A hand was stuck in the middle of two buses. Hanging. In the air! Two busses as forceps! An unnerving photograph. When the morning papers reached the breakfast table, my eyes were glued to the front-page photograph. I didn’t have to read the caption, I simply knew what has happened to the hand. My instant thought was, “what happened to the body?” I tried to show it to my wife but she said she didn’t want to look at it.
Like us, the photograph had startled many. I felt an eerie disturbance in my entire being. That could be my hand or my son’s hand! Many have also thrown questions on the social media whether it was right for the newspaper to publish a photo that everyone is scared to look at.

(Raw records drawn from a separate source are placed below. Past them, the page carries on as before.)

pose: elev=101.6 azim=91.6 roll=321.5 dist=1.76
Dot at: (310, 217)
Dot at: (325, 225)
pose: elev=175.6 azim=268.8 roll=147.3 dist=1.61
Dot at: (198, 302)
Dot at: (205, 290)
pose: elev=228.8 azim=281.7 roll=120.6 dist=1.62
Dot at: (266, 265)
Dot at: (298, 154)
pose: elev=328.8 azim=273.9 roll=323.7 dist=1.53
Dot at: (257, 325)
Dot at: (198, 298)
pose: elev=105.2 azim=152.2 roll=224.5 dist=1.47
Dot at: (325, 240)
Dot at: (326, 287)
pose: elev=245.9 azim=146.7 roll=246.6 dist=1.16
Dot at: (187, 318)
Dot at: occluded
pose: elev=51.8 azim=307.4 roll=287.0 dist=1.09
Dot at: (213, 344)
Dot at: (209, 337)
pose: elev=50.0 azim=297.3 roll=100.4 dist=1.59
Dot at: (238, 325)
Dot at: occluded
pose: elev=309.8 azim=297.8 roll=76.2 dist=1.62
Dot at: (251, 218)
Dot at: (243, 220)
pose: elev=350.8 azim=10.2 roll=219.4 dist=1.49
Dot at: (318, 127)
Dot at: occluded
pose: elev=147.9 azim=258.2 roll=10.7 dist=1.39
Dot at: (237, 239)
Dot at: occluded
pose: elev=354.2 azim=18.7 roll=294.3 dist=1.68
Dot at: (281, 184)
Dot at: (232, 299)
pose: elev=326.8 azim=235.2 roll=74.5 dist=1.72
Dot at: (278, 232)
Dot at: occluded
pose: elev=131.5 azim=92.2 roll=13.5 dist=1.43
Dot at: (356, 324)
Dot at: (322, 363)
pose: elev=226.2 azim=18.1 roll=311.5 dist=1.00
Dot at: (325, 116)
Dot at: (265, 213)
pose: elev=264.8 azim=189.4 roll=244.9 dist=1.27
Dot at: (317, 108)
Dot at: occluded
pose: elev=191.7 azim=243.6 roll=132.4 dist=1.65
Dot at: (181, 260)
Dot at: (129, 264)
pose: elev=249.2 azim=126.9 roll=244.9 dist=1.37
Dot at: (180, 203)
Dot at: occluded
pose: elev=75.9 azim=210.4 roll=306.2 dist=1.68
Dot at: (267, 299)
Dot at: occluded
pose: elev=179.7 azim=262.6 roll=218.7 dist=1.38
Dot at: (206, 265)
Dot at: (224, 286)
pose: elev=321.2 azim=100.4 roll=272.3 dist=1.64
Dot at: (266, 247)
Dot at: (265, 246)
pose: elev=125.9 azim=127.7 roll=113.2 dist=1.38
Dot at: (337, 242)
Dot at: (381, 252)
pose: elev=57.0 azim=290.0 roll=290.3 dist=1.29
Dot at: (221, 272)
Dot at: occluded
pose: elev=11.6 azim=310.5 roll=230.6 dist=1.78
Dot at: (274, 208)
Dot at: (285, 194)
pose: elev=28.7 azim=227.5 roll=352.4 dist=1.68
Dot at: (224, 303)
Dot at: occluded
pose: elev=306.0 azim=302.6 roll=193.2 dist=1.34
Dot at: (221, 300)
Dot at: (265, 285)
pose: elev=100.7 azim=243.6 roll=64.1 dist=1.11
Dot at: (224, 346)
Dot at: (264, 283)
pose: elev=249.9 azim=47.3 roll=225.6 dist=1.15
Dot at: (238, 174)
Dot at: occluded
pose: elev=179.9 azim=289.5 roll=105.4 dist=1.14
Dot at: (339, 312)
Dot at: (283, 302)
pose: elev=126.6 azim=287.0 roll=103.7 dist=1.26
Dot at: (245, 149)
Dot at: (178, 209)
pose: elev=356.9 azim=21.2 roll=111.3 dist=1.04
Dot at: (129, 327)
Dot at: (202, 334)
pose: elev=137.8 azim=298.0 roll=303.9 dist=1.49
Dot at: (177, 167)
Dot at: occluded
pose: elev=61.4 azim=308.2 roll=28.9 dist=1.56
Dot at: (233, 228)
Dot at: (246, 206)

Yes, publishing a grisly picture such as that may raise questions among the members of the public. However, it can also be argued from a different point of view. Since our collective psyche doesn’t seem to be responding to our sense of fixing the bad things that have been happening to our national life, we actually needed to be startled by this gruesome photo.
Collectively, we certainly needed to be reminded about how we have been miserably nonchalant towards the spine-chilling incidents that take place in front of our eyes. Our spines don’t chill any more by observing a frightening deaths and accidents due to our own misconducts.
My thoughts flashed back to the early-1970s in my childhood when we used to travel to our nanabari in Kushtia on a bus. Our mother always made sure that we kept our hands inside the bus-window if any one of us was sitting in a window seat. She had explained the dangers of do so. She told us that she had seen a man’s hand break by a speeding bus coming from the opposite direction. We all understood and had never rested our hands on the windows. Looking at the photograph of Rajib Hossain’s hand, I thanked my late mother from the bottom of my heart.
Before saying anything about the irresponsible driving across Bangladesh, we must take a look at the sense of security of ourselves. How conscious are we about the impending human risks that might lead us to various kinds of injuries as well as fatalities? If we stand on the side of any road of any city or town of Bangladesh, it’s quite evident that the behaviour of the pedestrians themselves doesn’t tell a story of those who are aware of their own safety. From crossing the road to hoping on to a vehicle – everything is so negatively done that these acts may invite any mishap any time.
We need to bring about a large-scale behavioural change; otherwise our own lives would continue to be in jeopardy.
Now, if you assess the result of the arrogant and reckless driving across the country, it has been a saga of deaths only. On an average, 15,000 humans lose their lives every year in this country. Fifteen thousand? You must be joking! If you compute the figures of last ten years, you’d get a horrifying one.
Citizens have been dying left and right due to road accidents which are very very unusual in any standard. It seems nothing can prevent the monstrous vehicles from killing people. They come in from nowhere and hit the lame ducks on the streets. Nothing could be done against our reckless driving, drunk driving, illegal stoppage and parking, unfit vehicles, underage and unskilled drivers.
The media and some civil society organisations have been trying to sensitise the government as well as the owners of the vehicles to overcome the prevailing situation for a long time now. Hundreds of talk shows have been arranged in order to find a solution to this procession of deaths. Surprisingly, nothing has changed so far; things haven’t improved a bit. No one seems to know how to address this plague called road accident.
What does so-called wannabe smart traffic sergeants — wearing dark goggles on their eyes and riding bikes on the wrong sides of the road — do all day on the streets? Especially of Dhaka? It looks like they’re busy all day catching all the wrongdoers. How do all the wrongs take place then? What are they actually busy for? Catching the wrongdoers or is it something else? Why can’t they compel the bus owners and drivers to follow the law? If they fail to enforce the law on them, shouldn’t they cease to exist? Why are they drawing their paycheques that come from the very people who are dying on the streets? It, indeed, is a shame.
Now that Rajib’s hand has seemingly shocked some of us, but has it really awakened our conscience? Do we really understand the gravity of the problem? Do we realise that this problem requires a solution? May be not. It would perhaps require a thousand more hands like Rajib’s to hit our core to fathom what is actually happening around us. Perhaps, we’re not yet ready to feel the heat of inefficiency and nonchalance to brutality would hit us hard.